**Task objective**
The word "colle" marks the lines to copy; find all of them in the entries below.

Saved entries:

+===+

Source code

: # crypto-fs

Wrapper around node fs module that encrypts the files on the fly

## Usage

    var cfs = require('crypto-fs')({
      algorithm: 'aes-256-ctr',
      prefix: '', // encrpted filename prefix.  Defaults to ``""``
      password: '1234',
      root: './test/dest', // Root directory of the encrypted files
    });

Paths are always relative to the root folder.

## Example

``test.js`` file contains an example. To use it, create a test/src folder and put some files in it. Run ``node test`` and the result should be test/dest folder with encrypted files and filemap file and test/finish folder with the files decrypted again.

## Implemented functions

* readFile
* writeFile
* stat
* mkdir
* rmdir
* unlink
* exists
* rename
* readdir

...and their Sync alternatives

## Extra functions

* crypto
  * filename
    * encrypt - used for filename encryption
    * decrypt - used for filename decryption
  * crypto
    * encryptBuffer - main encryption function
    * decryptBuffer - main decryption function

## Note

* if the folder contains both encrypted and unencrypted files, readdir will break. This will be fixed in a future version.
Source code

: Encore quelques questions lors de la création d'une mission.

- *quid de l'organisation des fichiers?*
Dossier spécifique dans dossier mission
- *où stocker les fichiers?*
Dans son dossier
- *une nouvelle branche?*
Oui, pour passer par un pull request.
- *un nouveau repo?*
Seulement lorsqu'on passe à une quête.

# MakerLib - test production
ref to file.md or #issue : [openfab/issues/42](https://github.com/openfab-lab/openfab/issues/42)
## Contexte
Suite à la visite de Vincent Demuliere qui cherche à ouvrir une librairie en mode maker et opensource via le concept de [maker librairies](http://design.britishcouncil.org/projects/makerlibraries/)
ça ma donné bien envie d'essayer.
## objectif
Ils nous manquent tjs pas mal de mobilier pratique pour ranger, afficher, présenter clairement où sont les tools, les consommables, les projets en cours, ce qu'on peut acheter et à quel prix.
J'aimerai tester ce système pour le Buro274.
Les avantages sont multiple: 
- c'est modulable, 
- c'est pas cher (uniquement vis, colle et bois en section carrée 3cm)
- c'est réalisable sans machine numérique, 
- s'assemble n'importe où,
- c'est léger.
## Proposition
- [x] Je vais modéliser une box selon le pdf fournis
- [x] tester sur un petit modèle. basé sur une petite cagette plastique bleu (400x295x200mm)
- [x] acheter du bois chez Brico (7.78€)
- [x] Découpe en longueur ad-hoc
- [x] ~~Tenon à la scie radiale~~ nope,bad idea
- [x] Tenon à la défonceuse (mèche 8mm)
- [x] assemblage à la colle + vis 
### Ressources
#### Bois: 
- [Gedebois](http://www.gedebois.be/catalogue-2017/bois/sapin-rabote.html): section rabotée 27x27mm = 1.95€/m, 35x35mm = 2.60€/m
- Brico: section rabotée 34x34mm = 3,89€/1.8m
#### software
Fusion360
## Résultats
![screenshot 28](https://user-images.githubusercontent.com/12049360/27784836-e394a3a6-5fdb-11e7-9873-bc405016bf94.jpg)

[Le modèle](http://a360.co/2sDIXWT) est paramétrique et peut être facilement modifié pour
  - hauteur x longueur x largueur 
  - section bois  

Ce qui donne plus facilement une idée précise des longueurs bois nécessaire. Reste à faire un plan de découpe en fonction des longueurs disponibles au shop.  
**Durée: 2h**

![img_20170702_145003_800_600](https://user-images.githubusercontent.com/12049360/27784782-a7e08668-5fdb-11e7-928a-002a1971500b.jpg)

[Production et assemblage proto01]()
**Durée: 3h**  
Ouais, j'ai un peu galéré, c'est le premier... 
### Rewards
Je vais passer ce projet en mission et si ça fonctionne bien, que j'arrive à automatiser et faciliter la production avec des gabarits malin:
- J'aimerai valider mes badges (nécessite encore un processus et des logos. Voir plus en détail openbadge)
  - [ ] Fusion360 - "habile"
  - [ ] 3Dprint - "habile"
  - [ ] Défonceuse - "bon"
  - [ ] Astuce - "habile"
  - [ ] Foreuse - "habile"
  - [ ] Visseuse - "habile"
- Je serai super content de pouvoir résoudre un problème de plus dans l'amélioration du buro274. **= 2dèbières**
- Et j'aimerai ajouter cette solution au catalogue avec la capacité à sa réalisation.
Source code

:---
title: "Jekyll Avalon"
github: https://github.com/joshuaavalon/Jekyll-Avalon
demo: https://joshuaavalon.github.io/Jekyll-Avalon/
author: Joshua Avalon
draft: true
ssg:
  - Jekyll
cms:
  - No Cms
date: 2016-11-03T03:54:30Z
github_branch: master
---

+===+

**Output for this exercise**
- c'est pas cher (uniquement vis, colle et bois en section carrée 3cm)
- [x] assemblage à la colle + vis 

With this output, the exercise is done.